“You doing anything?”
Cindy looked up. The bartender stared at her, smiling.
“You wanna catch a late, late dinner?” The bartender asked.
Cindy looked over her shoulder to see who he was talking to.
“You,” he said, looking right at her.
Cindy looked at him bewildered. “Why?” she asked.
The bartender grew self-conscious. “Can’t a guy ask a pretty girl out anymore?”
“That’d be a miracle,” she said.
“Well,” he said, “call me Jesus Christ.”
“You’re far from the Messiah,” she said, but she smiled.
“Maybe I can still save you,” he said.
“A miracle,” she said to herself, the word still resounding in her head. She laughed. “This-this,” she waved her hands over herself, “this is a miracle.” She laughed again, and then she started to cry.
The man called “Jesus” left without her and the cycle continued.
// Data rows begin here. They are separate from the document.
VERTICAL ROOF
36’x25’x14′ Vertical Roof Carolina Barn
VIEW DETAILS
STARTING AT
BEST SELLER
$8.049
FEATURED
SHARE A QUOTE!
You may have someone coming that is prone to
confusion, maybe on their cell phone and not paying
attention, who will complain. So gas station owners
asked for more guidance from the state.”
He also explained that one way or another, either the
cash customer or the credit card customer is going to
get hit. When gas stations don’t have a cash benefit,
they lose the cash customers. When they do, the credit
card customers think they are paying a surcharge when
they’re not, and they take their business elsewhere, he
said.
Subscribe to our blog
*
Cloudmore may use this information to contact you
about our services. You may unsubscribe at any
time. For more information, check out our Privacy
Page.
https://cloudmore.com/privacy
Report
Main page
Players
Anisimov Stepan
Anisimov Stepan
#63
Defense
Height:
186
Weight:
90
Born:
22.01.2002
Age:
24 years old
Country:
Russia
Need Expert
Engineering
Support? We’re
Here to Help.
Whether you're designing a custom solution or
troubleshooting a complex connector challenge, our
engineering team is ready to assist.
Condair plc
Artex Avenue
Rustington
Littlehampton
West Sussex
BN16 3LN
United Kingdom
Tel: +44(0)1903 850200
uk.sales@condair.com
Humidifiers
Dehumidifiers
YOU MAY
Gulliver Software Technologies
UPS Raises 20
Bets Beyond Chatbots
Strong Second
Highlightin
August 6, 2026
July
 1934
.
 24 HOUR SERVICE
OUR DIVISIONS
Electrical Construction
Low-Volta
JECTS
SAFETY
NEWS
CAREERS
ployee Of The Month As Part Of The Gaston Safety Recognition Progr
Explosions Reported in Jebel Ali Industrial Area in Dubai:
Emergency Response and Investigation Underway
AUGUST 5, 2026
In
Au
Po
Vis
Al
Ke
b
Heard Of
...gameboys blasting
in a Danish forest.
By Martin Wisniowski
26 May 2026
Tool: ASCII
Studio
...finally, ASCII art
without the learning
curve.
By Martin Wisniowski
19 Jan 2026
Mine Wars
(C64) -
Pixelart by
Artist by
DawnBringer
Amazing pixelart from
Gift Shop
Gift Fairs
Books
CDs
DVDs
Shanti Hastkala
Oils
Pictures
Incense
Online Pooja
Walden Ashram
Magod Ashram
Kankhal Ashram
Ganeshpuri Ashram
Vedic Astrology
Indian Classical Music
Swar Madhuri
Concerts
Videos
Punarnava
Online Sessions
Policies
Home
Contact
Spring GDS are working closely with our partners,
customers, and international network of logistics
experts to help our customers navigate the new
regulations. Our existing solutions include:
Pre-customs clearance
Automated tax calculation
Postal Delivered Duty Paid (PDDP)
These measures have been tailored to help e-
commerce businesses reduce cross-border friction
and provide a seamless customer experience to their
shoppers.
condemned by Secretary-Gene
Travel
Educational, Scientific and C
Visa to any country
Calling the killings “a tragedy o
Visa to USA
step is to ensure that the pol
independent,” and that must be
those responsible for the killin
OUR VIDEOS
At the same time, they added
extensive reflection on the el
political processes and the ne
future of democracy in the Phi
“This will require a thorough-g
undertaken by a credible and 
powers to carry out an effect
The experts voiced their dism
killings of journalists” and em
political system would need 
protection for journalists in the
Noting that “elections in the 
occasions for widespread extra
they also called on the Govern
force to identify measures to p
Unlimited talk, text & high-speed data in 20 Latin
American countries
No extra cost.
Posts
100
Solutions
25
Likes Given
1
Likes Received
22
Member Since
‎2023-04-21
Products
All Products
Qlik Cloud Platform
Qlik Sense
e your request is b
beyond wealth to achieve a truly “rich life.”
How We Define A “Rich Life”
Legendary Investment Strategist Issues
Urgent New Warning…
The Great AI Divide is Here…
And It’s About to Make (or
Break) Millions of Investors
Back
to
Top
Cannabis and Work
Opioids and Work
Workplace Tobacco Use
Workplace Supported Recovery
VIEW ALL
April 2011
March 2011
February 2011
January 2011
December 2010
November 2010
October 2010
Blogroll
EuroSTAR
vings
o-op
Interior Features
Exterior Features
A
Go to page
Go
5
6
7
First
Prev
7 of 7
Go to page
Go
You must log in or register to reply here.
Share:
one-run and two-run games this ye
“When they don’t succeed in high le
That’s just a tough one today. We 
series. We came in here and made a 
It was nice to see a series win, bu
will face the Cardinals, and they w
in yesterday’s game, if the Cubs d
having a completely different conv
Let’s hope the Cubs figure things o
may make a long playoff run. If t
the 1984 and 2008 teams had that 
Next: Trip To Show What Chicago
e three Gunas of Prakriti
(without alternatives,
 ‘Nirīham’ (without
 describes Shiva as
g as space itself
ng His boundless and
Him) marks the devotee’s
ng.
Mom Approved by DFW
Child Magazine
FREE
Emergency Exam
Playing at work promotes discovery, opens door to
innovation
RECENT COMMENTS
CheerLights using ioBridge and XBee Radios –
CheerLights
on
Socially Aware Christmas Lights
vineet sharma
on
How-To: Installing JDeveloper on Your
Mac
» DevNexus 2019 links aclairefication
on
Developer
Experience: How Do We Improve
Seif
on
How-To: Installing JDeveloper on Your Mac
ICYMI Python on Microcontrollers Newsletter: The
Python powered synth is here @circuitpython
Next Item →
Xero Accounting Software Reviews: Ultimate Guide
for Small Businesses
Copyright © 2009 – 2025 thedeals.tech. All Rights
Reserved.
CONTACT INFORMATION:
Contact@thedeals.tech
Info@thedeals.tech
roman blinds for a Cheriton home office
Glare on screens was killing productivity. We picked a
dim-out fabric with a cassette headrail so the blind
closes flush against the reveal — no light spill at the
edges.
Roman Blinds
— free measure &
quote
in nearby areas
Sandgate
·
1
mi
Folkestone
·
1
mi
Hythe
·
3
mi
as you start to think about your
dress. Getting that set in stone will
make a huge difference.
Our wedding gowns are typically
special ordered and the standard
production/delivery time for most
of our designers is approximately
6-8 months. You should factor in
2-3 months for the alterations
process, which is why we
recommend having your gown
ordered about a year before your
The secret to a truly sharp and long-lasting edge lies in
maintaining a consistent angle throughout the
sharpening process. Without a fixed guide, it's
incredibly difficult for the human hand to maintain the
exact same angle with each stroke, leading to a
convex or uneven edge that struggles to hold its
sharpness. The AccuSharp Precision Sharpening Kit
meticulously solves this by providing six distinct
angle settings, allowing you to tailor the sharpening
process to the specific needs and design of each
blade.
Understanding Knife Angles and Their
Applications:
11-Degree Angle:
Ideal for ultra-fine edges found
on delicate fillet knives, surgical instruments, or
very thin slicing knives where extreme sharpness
She wandered through the night. When the sun rose she found herself in a park. For nearly three hours she sat on a bench and stared at a pebble, willing herself not to feel, not to hurt, not to dream. Finally she stood stiff-legged and walked toward a small clearing where a crowd had gathered around a juggler. With a pang of guilt, or something like it, she realized it was Sunday.
Across the way a young man with a guitar sang out an old spiritual, “‘Zekiel saw de wheel of time.” Then he hummed the next line, then sang, “Ev’ry spoke was human kind” then hummed some more, “Way up yonder on de mountain top” and “My Lord an’ de chariot stop.” Cindy walked past the juggler and filtered into the crowd watching the man. He belted out in a smooth baritone, “‘Zekiel saw de wheel, way in de middle of de air, de big wheel run by faith, Little wheel run by de grace of God, wheel in a wheel, way in de middle of de air.”
On the other side of the park wall, out of view, an old tinker’s cart ambled its way down the street till he came to a place where he could watch the crowd gathered around the guitarist.
While Cindy listened to the guitarist, an old woman, as withered and cracked as the driver, hobbled up to her. Without warning the old woman grabbed Cindy’s face and kissed her full on the lips. The old woman let go; then before surprise could turn into anything else the woman wrapped Cindy in an embrace that burned away fear, outrage, and pain. Cindy closed her eyes and allowed the hug to wash over her.
When Cindy opened her eyes the old woman was gone. And there, amidst strangers in a public place, with all her problems pressing in, she found peace, a wheel spinning within a wheel, her heart swirling in grace. And suddenly those lessons from her childhood came back through the hug and the rhythms of the guitar player. They comforted her like a man left for dead, being picked up by a man others called unclean and healed and paid for and loved. She had no hope, nowhere to go, no plan for the future, but she felt forgiven and she felt free.
It was a miracle.
The driver smiled. And that old cart horse just plodded on, steady as he goes.